Paul Scully, another committee member, said: “What concerns me is the drip feed of allegations that keep coming out.” Asked if he had confidence in Mr Goldring, he said: “I think we need to get to the bottom of the investigation.”
Revelations that 123 volunteers in the UK’s 650 Oxfam shops had been sexually harassed over nine years led the umbrella body for charity shops to re-issue “safeguarding” guidance.
Pressure on Mr Goldring intensified after Helen Evans, Oxfam’s former global head of safeguarding, said she begged senior staff, ministers and the regulator to act on allegations.
In a single day, three new allegations were made against Oxfam staff overseas.
She told Channel 4 News: “There was one of a woman being coerced to have sex in a humanitarian response by another aid worker, another case where a woman had been coerced in exchange for aid and another one where it had come to our attention where a member of staff had been struck off for sexual abuse and hadn’t disclosed that.”
Mr Goldring’s deputy chief executive, Penny Lawrence, resigned yesterday saying she felt “ashamed” by what had happened on her watch.
However, Mr Goldring seems determined to see out the crisis unless the Oxfam board turns against him.
“If our board turn round and say, ‘Actually, you’re not the right person to lead forward’, then I of course would resign immediately,” Mr Goldring told Channel 4 News last night.
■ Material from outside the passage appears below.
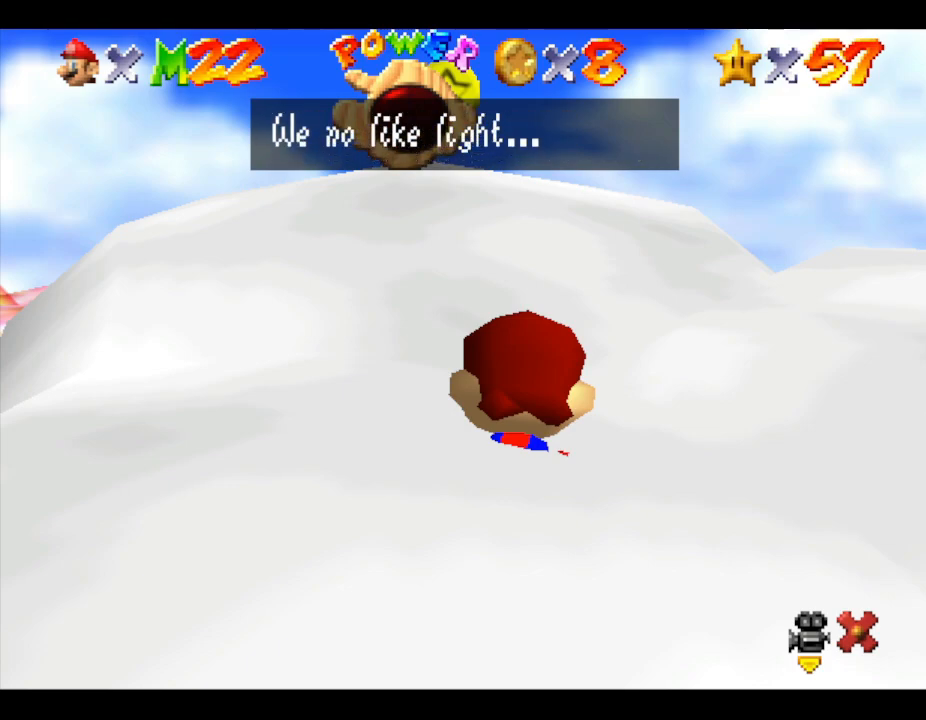
{"buttons": [], "left_stick": "center", "events": []}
The Charity Commission announced a statutory inquiry into what went wrong at Oxfam and whether it was “frank” about the severity of problems in Haiti.
Deputy head of the commission David Holdsworth said: “The issues revealed in recent days are shocking and unacceptable.”
Oxfam issued an “unreserved apology” to donors, supporters and the people of Haiti over its mishandling of disclosures that aid workers paid local women for sex parties in 2011 in the aftermath of a massive earthquake. Staff were allowed to resign and be employed elsewhere in the same sector.
The charity received £31.7 million in Government funding in 2016/17.